1

Is there a way to get the string representation of an object on disk without loading the object into memory? I thought of calling repr() on the file object returned from calling open() on the object but that returns the class/mode of the file object per documentation.

import os
import pickle
import tempfile
import datetime
from copy import copy

class Model:
    def __init__(self, identifier):
        self.identifier = identifier
        self.creation_date = datetime.datetime.now()
    def __repr__(self):
        return '{0} created on {1}'.format(self.identifier, self.creation_date)

identifier = 'identifier'
model1 = Model(identifier)
model2 = copy(model1)

with tempfile.TemporaryDirectory() as directory:
    with open(os.path.join(directory, identifier), 'wb') as f:
        # persist model and delete from RAM
        pickle.dump(model2, f)
        del model2

    with open(os.path.join(directory, identifier), 'rb') as f:
        print('is model stale: {}'.format(repr(model1) != repr(f)))
        print('Disk model: {}'.format(repr(f)))
        print('RAM model: {}'.format(repr(model1)))

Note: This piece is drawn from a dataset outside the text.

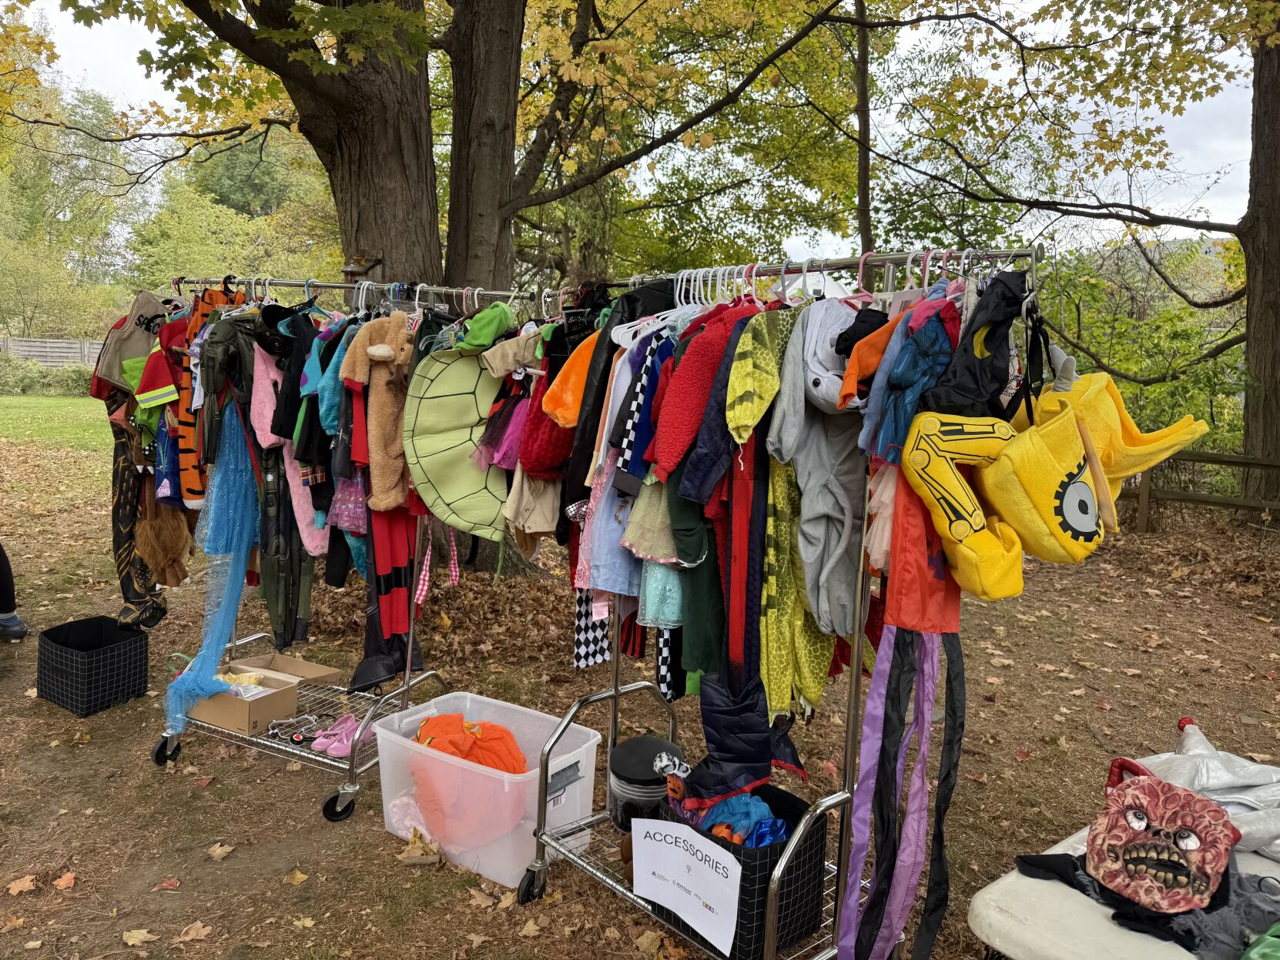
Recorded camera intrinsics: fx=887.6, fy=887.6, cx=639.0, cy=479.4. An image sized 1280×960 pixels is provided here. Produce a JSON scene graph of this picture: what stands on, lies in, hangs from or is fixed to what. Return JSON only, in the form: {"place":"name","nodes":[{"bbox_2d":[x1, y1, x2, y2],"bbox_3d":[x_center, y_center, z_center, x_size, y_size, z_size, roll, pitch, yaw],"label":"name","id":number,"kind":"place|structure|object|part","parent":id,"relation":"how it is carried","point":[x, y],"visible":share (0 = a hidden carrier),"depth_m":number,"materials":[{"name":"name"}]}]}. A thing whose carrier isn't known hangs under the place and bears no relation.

I'd like to return the string representation of model2 (i.e. identifier created on <creation_date>) without actually loading model2 into memory.

Do share another workaround you may have used to accomplish a similar purpose.

Thanks.

  • MacOS
  • Python 3.6.4
sedeh
  • 7,083
  • 6
  • 48
  • 65
  • No there isn't any way. – martineau Apr 07 '18 at 00:14
  • 1
    How could that possibly work? The `__repr__` method needs to acces properties of the object, where is it supposed to get them from if the object isn't loaded into memory? – Barmar Apr 07 '18 at 00:17
  • 1
    Couldn't you just embed the `identifier/creation_date` info in the file-name? – ekhumoro Apr 07 '18 at 00:20
  • Good thought @ekhumoro. In our process, we'd like to avoid having the timestamp on the model name itself. – sedeh Apr 07 '18 at 00:23
  • 3
    @sedeh. Or use a non-compressed archive (e.g. [tar](https://docs.python.org/3/library/tarfile.html#module-tarfile)) which contains the pickle plus a small file containing the relevant info. – ekhumoro Apr 07 '18 at 00:26

2 Answers2

0

If you serialize your object as JSON rather than binary .pickle, you can manipulate or filter the text directly without deserializing it. See How to make a class JSON serializable for some nice examples (particularly the jsonpickle and .toJSON answers).

Joshua R.
  • 2,282
  • 1
  • 18
  • 21
0

I wrote an lazy pickle loader many years ago here. You could pickle a ((id, creation_date), model) and then just deserialize that first tuple.

guidoism
  • 7,820
  • 8
  • 41
  • 59